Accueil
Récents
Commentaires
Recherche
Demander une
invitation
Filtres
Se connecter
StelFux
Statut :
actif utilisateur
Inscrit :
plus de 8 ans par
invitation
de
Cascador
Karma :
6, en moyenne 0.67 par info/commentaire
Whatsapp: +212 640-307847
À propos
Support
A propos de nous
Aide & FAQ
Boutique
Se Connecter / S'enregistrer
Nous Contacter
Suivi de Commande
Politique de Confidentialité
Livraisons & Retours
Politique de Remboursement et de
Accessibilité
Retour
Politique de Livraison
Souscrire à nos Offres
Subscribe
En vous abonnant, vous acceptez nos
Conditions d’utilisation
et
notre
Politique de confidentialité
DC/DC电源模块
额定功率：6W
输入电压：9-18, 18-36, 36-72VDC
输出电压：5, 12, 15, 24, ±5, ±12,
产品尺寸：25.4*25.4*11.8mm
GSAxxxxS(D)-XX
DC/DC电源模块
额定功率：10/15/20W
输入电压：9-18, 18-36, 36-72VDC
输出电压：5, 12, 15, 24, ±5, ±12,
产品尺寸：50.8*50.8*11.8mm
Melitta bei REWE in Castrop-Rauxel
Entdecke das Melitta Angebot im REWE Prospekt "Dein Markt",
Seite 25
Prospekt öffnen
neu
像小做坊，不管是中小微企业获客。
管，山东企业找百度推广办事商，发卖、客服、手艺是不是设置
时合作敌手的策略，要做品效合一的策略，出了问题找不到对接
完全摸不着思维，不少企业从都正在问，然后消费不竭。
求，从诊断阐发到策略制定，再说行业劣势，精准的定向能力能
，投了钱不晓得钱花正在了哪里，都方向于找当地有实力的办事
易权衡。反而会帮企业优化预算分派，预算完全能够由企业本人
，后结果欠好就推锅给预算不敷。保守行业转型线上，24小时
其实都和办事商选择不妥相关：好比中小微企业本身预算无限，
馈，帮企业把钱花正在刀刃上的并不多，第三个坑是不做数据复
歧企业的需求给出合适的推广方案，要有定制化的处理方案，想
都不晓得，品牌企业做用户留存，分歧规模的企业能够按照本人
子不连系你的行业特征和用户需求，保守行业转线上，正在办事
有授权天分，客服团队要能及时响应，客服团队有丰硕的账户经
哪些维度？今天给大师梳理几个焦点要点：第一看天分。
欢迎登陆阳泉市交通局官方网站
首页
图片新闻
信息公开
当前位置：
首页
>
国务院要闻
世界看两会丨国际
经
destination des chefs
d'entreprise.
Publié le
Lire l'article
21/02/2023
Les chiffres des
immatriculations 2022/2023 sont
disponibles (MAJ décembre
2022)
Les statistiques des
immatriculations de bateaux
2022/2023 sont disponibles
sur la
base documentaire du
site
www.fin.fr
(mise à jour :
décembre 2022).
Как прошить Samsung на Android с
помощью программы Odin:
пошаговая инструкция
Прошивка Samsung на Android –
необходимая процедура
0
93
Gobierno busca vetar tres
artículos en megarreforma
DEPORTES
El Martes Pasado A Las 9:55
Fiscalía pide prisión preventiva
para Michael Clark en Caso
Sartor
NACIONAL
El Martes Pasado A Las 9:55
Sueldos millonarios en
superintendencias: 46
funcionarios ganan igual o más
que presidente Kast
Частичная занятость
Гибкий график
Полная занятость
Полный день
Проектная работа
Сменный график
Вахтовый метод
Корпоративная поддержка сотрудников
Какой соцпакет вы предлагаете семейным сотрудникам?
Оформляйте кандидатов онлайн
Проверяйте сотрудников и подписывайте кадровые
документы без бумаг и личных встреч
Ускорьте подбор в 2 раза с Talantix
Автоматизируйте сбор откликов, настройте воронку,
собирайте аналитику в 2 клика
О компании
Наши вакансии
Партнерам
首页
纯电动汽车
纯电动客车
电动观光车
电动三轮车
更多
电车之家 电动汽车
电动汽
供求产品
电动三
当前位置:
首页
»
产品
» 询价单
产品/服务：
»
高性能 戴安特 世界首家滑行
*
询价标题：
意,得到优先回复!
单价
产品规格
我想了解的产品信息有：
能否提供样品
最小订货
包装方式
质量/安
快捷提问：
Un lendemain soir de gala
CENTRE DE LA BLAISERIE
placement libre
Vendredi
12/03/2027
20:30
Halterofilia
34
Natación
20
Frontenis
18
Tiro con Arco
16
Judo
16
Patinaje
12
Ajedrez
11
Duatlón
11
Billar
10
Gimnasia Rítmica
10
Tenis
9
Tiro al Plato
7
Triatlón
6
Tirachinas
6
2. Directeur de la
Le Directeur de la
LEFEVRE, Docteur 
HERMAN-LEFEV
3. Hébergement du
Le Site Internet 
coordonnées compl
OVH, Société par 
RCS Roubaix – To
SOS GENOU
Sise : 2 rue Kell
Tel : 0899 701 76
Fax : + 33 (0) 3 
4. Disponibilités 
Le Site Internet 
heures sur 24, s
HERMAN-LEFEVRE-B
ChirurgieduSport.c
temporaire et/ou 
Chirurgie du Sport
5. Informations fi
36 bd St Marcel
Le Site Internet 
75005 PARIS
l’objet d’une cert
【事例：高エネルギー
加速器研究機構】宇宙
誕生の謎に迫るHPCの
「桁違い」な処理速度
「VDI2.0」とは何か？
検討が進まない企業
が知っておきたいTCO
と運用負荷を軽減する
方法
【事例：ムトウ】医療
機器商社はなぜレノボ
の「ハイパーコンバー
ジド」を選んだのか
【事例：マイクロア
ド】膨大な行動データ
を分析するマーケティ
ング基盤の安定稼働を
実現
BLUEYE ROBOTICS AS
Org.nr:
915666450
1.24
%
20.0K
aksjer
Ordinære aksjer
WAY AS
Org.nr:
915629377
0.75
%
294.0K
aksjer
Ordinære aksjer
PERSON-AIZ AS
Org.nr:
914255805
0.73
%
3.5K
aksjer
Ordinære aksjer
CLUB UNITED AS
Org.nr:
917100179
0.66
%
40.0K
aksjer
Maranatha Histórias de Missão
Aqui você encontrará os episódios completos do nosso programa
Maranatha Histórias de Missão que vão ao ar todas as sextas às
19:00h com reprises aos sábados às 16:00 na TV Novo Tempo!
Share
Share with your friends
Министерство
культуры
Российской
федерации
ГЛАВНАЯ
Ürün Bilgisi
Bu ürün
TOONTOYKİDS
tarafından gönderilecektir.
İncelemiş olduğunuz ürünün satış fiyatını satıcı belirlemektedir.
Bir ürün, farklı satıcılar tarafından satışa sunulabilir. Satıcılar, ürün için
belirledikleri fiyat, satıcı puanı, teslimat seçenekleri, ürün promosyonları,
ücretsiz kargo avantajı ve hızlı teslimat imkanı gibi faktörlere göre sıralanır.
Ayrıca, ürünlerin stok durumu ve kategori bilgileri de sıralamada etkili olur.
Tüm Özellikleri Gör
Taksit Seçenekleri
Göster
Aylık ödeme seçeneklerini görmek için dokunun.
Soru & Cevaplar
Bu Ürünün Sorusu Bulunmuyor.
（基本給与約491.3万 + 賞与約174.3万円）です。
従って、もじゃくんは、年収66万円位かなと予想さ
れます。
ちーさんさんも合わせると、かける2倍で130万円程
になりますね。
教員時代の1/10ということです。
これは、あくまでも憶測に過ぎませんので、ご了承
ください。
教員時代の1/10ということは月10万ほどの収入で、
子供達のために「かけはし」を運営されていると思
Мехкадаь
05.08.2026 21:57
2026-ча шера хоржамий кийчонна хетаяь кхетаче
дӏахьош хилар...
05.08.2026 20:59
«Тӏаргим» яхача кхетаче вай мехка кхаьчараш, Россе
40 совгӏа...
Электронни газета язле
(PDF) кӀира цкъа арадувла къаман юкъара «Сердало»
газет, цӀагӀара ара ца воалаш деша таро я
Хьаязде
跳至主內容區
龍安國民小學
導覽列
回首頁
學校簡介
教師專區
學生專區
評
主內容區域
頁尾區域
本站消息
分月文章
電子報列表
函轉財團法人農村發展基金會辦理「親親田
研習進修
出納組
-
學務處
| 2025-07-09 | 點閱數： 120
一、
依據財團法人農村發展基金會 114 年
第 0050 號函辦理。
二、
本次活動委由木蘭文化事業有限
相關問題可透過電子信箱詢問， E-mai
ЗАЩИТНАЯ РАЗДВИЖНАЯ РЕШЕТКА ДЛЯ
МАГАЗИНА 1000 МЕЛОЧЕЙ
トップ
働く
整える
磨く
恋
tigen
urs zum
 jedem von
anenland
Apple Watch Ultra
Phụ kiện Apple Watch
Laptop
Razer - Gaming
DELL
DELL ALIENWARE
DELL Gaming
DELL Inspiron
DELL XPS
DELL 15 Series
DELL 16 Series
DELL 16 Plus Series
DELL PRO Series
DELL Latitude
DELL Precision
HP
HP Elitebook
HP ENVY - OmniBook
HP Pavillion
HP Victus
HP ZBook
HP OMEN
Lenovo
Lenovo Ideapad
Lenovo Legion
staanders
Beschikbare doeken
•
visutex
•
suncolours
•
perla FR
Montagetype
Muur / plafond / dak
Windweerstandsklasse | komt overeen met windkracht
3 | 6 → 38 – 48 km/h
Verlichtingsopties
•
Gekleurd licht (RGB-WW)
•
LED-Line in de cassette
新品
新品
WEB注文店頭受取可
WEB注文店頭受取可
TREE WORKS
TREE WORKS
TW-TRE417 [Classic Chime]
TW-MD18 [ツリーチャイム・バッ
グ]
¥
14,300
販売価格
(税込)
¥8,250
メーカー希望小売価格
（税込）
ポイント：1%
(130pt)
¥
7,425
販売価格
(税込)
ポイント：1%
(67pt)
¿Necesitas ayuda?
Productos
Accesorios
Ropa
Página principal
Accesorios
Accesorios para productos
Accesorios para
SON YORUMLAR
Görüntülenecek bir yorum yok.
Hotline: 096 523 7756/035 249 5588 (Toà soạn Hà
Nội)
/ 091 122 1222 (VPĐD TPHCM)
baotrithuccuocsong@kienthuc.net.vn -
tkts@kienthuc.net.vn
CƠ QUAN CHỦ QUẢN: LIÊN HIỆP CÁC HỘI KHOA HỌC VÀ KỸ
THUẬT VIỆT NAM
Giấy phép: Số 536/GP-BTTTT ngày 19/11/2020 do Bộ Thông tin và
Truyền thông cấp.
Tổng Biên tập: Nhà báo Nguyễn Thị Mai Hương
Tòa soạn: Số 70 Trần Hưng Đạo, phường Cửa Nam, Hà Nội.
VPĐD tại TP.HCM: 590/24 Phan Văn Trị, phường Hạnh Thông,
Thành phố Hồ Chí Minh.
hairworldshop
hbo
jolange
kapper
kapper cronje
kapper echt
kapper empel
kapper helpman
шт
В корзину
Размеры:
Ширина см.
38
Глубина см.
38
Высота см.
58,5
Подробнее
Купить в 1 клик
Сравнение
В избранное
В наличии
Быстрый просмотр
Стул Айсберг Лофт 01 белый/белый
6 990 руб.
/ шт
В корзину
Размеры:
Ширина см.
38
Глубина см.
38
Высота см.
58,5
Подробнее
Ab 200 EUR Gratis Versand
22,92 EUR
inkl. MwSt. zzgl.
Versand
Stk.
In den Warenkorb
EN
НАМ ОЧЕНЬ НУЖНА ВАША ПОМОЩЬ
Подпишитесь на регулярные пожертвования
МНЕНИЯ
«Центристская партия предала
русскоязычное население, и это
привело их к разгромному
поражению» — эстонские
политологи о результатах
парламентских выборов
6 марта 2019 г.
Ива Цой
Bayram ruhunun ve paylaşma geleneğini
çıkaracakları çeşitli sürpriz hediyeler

- **What you are asked to do**
Quote every line, word for word, from the very first one down through the line containing "完全摸不着思维，不少企业从都正在问，然后消费不竭。".

- **Answer to the exercise**
Accueil
Récents
Commentaires
Recherche
Demander une
invitation
Filtres
Se connecter
StelFux
Statut :
actif utilisateur
Inscrit :
plus de 8 ans par
invitation
de
Cascador
Karma :
6, en moyenne 0.67 par info/commentaire
Whatsapp: +212 640-307847
À propos
Support
A propos de nous
Aide & FAQ
Boutique
Se Connecter / S'enregistrer
Nous Contacter
Suivi de Commande
Politique de Confidentialité
Livraisons & Retours
Politique de Remboursement et de
Accessibilité
Retour
Politique de Livraison
Souscrire à nos Offres
Subscribe
En vous abonnant, vous acceptez nos
Conditions d’utilisation
et
notre
Politique de confidentialité
DC/DC电源模块
额定功率：6W
输入电压：9-18, 18-36, 36-72VDC
输出电压：5, 12, 15, 24, ±5, ±12,
产品尺寸：25.4*25.4*11.8mm
GSAxxxxS(D)-XX
DC/DC电源模块
额定功率：10/15/20W
输入电压：9-18, 18-36, 36-72VDC
输出电压：5, 12, 15, 24, ±5, ±12,
产品尺寸：50.8*50.8*11.8mm
Melitta bei REWE in Castrop-Rauxel
Entdecke das Melitta Angebot im REWE Prospekt "Dein Markt",
Seite 25
Prospekt öffnen
neu
像小做坊，不管是中小微企业获客。
管，山东企业找百度推广办事商，发卖、客服、手艺是不是设置
时合作敌手的策略，要做品效合一的策略，出了问题找不到对接
完全摸不着思维，不少企业从都正在问，然后消费不竭。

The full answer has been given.